The following is the console output:
Each new line is an example of the error produced depending on how I filter the data. (ie if I only include patients with ages greater than 85, etc.)
If someone could explain how it works, it would be greatly appreciated.
PS- I have searched for over a week to my solution, and I am asking for help here as a last resort.
You should not be using the prefix temp$ if you are also using a data argument. The whole purpose of supplying a data argument is to allow dropping those in the formula.
seerCox <- coxph( Surv(sur, index) ~ . , data=temp4, singular.ok=TRUE)
The above would use all of the x-variables in your temp data.frame. This will use just the first 3:
seerCox <- coxph( Surv(sur, index) ~ x1+x2+x3 , data=temp4)

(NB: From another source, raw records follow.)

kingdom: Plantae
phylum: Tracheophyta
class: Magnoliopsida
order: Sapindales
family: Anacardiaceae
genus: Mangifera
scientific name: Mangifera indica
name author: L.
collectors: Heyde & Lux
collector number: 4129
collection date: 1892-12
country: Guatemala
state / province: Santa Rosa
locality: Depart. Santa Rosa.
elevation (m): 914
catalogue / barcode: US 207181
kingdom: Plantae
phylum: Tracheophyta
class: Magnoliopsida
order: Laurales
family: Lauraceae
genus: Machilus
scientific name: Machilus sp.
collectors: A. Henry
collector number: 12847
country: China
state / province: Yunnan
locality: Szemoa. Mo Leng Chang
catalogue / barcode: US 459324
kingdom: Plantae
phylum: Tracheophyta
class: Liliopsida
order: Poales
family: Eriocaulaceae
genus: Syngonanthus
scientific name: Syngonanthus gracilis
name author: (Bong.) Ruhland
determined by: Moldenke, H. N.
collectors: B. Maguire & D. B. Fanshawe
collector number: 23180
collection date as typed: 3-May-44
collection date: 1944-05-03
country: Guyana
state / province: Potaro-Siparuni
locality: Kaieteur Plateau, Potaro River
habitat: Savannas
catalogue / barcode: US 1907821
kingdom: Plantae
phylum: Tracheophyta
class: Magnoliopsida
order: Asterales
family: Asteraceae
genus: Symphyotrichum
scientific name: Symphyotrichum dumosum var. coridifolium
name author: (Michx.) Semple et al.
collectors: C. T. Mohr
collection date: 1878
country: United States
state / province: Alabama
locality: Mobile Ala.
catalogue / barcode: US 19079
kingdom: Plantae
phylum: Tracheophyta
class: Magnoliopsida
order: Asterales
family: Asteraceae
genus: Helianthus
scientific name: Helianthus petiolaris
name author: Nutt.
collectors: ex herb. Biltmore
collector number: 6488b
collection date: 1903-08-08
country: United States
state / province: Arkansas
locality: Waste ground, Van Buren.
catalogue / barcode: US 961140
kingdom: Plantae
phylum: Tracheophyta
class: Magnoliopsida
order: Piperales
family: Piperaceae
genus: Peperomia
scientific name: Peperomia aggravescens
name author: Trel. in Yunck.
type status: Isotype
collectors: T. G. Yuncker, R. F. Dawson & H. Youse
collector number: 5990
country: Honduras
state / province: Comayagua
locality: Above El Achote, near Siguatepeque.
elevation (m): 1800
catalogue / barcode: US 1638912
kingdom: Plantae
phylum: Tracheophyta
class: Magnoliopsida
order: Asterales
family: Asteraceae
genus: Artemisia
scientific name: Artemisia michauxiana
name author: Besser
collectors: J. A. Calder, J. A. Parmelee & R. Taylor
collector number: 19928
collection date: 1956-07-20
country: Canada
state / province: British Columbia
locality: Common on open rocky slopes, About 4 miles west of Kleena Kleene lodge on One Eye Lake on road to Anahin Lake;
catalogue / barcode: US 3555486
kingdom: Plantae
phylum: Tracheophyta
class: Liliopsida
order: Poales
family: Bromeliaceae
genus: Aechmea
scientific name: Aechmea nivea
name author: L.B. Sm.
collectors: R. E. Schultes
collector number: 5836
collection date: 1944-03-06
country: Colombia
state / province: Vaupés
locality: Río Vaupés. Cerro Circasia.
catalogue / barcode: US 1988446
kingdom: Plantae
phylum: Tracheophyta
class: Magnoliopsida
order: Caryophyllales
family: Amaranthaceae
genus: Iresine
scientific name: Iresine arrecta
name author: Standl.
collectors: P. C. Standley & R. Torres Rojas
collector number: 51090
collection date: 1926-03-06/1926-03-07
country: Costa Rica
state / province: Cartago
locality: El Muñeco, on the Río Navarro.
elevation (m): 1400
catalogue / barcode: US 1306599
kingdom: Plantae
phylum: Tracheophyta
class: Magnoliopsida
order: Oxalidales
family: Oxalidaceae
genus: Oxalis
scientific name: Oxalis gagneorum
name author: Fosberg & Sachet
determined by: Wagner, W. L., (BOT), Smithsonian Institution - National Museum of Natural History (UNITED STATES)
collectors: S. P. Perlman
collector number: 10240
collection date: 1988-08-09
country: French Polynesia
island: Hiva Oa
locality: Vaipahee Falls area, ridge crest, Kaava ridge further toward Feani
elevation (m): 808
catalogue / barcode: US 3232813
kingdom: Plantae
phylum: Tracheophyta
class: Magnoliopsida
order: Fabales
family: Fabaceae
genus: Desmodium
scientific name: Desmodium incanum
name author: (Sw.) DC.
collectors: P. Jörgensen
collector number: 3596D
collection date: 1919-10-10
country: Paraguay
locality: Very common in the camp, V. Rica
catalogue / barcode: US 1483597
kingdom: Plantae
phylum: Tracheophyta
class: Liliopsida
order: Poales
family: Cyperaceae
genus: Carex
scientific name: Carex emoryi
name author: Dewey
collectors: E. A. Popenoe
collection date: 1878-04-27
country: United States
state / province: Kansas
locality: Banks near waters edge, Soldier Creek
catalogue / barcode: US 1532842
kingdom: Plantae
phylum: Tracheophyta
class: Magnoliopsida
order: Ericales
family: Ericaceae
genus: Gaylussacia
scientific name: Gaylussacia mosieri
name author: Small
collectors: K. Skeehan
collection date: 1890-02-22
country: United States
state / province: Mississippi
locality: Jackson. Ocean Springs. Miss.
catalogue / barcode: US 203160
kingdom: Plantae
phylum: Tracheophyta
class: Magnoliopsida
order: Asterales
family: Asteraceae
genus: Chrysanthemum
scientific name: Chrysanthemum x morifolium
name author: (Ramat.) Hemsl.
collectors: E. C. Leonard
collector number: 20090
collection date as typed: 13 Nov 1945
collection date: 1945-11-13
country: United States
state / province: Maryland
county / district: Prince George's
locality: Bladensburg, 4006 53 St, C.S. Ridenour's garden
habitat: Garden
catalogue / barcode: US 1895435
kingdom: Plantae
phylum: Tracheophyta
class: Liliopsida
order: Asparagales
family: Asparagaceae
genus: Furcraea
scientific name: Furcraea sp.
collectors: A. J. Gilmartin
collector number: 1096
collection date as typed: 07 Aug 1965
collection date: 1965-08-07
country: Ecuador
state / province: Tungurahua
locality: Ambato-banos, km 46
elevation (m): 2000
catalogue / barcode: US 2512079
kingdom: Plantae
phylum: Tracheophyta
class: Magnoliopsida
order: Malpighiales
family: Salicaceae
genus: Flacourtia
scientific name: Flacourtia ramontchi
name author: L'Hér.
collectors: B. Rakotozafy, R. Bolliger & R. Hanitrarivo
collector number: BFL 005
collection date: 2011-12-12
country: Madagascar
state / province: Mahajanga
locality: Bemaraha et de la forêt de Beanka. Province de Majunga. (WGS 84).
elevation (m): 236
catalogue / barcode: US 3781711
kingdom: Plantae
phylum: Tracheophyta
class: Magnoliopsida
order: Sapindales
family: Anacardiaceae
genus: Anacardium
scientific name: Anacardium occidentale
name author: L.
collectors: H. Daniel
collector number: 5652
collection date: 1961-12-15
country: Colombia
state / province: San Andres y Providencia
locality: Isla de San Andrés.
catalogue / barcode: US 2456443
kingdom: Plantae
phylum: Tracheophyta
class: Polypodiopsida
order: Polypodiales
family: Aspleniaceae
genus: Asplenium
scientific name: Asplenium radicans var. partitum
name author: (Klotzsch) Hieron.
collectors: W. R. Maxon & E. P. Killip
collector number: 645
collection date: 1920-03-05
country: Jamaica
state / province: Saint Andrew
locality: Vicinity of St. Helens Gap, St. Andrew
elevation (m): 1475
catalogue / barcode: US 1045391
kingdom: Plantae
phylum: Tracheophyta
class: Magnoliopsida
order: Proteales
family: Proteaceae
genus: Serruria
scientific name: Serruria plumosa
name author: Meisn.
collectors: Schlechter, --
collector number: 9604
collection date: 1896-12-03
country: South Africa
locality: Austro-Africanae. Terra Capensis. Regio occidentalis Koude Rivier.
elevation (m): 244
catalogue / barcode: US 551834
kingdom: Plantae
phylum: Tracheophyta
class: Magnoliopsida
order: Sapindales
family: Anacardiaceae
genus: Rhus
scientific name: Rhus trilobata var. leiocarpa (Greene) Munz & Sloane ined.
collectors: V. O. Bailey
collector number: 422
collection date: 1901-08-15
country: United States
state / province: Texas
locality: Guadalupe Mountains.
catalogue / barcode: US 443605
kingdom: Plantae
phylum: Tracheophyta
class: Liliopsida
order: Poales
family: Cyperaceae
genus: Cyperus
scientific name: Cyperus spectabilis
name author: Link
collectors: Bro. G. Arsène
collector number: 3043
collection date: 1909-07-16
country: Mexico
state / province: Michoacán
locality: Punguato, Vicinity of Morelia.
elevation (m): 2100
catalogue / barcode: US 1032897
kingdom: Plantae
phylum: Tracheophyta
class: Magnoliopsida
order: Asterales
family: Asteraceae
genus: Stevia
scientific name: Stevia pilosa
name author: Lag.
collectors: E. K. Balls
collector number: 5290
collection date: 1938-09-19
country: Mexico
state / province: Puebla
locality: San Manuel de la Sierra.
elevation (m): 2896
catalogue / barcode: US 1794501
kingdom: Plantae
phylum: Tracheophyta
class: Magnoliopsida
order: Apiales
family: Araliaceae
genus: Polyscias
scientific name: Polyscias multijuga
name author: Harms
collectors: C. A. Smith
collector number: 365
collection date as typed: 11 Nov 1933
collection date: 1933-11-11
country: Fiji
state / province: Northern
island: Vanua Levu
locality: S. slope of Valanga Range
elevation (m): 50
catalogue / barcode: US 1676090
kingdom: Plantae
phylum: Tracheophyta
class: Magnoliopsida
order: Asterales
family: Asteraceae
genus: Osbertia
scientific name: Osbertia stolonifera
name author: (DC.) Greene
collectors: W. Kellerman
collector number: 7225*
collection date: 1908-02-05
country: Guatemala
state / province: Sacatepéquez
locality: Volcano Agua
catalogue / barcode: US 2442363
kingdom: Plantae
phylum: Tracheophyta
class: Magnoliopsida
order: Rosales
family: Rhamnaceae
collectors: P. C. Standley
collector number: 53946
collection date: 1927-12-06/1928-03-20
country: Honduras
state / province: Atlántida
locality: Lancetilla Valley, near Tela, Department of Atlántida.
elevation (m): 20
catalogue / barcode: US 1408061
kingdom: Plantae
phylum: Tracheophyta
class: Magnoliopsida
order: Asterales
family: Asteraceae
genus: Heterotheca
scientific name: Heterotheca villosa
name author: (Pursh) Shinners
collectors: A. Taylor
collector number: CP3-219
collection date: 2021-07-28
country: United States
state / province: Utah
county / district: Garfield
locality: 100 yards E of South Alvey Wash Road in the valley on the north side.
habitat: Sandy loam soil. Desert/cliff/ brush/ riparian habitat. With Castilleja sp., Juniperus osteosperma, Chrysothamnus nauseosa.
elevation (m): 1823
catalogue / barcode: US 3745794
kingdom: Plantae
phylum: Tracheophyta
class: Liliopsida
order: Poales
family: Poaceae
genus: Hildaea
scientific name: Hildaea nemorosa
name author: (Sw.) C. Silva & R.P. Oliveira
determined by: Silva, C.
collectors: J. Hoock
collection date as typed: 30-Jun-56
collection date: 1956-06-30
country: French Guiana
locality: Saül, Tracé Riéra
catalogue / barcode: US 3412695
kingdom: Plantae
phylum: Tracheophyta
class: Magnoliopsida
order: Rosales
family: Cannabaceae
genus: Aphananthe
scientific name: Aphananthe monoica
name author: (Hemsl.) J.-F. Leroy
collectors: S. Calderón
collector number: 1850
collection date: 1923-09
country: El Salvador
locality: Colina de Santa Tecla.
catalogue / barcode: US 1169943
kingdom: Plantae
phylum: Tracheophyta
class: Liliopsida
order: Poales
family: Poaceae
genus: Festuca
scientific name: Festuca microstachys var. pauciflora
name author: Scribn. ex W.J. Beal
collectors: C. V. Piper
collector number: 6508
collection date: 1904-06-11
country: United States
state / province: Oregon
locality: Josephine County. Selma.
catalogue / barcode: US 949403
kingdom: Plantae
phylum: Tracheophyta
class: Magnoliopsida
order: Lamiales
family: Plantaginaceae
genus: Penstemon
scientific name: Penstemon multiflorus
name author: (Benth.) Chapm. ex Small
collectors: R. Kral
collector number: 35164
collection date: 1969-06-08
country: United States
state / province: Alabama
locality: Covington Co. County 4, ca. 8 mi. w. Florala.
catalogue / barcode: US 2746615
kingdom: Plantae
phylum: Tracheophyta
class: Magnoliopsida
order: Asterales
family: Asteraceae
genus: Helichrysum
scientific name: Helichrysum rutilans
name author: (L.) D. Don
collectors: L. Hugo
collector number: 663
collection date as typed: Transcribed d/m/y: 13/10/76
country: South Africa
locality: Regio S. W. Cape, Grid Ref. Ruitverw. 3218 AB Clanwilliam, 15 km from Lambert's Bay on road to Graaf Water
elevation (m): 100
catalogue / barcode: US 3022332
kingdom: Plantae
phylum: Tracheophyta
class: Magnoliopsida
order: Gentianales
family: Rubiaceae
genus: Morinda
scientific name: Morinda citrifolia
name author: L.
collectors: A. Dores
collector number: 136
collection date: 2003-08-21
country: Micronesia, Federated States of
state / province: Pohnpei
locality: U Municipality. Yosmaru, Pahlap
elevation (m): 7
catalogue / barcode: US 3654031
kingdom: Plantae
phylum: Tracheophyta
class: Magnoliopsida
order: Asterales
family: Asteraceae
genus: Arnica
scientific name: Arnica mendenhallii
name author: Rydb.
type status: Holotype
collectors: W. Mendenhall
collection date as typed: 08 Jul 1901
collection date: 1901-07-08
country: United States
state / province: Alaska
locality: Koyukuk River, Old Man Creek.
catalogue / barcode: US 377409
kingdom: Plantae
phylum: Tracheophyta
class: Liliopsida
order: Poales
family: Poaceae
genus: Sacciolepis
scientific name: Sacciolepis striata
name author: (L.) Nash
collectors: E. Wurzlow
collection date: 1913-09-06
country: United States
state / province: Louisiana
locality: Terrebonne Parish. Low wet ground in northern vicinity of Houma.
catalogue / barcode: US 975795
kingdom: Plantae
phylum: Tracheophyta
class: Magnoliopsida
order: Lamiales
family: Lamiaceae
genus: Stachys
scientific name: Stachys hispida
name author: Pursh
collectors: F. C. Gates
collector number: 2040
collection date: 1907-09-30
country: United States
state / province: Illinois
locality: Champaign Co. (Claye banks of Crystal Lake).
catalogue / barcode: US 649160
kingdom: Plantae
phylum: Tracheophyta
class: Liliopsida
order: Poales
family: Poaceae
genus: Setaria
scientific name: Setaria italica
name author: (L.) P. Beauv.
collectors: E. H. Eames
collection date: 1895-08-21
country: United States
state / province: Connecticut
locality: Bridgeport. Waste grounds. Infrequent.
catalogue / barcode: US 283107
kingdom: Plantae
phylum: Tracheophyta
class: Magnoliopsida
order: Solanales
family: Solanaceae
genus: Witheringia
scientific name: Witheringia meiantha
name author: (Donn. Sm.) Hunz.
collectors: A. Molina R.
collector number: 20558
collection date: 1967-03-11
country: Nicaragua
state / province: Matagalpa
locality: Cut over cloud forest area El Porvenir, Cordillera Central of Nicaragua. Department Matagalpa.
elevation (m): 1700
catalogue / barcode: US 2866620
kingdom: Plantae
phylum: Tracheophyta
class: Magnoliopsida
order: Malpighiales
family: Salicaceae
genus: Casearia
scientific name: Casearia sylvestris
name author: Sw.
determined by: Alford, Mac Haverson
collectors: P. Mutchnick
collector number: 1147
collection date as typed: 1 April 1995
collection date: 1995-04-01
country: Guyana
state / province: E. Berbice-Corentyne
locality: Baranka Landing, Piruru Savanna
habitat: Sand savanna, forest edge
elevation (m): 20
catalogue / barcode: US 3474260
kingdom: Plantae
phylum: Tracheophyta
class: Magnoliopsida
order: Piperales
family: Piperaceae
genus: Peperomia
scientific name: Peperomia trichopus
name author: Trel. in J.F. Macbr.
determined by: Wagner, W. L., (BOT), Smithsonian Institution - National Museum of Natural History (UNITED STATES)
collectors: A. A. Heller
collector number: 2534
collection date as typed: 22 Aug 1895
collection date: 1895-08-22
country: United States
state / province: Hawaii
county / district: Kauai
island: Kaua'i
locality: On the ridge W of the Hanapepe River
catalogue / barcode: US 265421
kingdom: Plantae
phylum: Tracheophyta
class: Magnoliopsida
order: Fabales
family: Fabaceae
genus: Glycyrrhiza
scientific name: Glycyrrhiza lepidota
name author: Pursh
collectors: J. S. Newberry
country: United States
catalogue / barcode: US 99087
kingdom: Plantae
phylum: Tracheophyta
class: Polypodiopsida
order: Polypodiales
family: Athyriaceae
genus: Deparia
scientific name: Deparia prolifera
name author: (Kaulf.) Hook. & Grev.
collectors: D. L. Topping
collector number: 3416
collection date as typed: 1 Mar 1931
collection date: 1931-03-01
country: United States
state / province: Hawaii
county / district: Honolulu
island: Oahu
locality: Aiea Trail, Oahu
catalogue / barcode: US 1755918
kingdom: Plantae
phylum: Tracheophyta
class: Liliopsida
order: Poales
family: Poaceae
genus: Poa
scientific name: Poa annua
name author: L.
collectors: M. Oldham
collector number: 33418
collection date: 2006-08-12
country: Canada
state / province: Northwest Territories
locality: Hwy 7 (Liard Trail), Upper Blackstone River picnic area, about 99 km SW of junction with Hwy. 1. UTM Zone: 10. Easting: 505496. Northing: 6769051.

Exactly what the warnings signify depends on the data (as you have in one sense already exemplified by producing different sorts of collinearity with different subsets.) If you have collinear columns, then you get singularities in the inversion of the model matrix and the software will attempt to drop aliased columns with a warning. This is really telling you that you do not have enough data to build the large models you are attempting. Exploring that possibility with table calls is often informative.
Bottom line: This is not a problem with your formula construction, so much as it is a problem of not understanding the limitations of the chosen method with the dataset you have assembled. You need to be more careful about defining your goals. What is the highest priority in this research? Do you really need every variable? Is it possible to aggregate some of these anonymous variables into clinically meaningful categories such as diagnostic categories or comorbities?